Rosenthal wrote that Francona is the right man for the job because he led the team to an 80-41 record from April 15-Aug. 27 last year, ignoring the minor detail that he led them to a 10-31 record on the other days of the season, and those days counted in the standings, too. Rosenthal wrote that Francona would be able to get over the fact that someone from the organization smeared his name and reputation shortly after he left, leaking tales of painkiller abuse, marital problems and a lack of focus last year.
Rosenthal also explained the most implausible part of the whole plan.
“The exercise would be painful for ownership, almost an exercise in self-flagellation,” Rosenthal said.
That alone is reason enough to know beyond a reasonable doubt that such a move could never happen. It was ownership that moved to oust Francona as soon as last season ended. (It definitely wasn’t Theo Epstein, who already had one foot out the door on the way to Chicago yet still sat in the Red Sox media room pretending to care about the future of the organization in one of the biggest shams in press conference history.) And it was ownership that bullied first-time general manager Ben Cherington in the search for Francona’s replacement, opting for a “personality” in Valentine over a baseball-focused mind like Dale Sveum.

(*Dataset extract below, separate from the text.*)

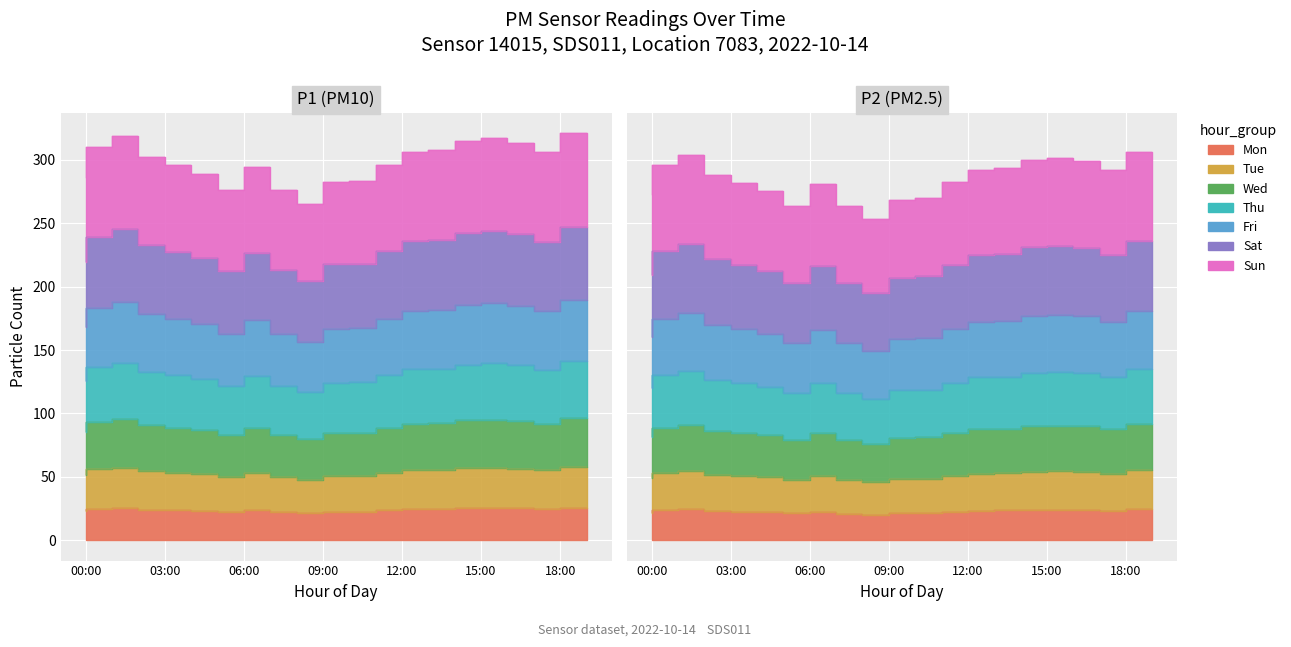

What is the highest value of the P1 series?

25.7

Valentine is ownership’s guy, which is probably the only reason he still wears a Red Sox hat every night. Had it been Ben’s mistake, Valentine would have been fired already, and we’d have never heard about any “fact-finding” missions from the absentee owner trying to figure out exactly where things went wrong. The problem for John Henry is that much of it went wrong when Larry Lucchino strong-armed the decision to hire Valentine, and you’d be more likely to win the Powerball and spin for $1.00 on “The Price Is Right” on the same day than seeing Lucchino admit he screwed it all up.
And beyond that, if the goal is to remove a dramatic figure from the clubhouse and provide stability for a team that so desperately needs it, would pulling a George Steinbrenner-Billy Martin move really help accomplish that goal?
Probably without trying, Rosenthal refuted the idea himself in his own story when he wrote, “The Sox are committed to creating a new culture.” That’s absolutely true, and it certainly can’t be accomplished by hiring the old manager.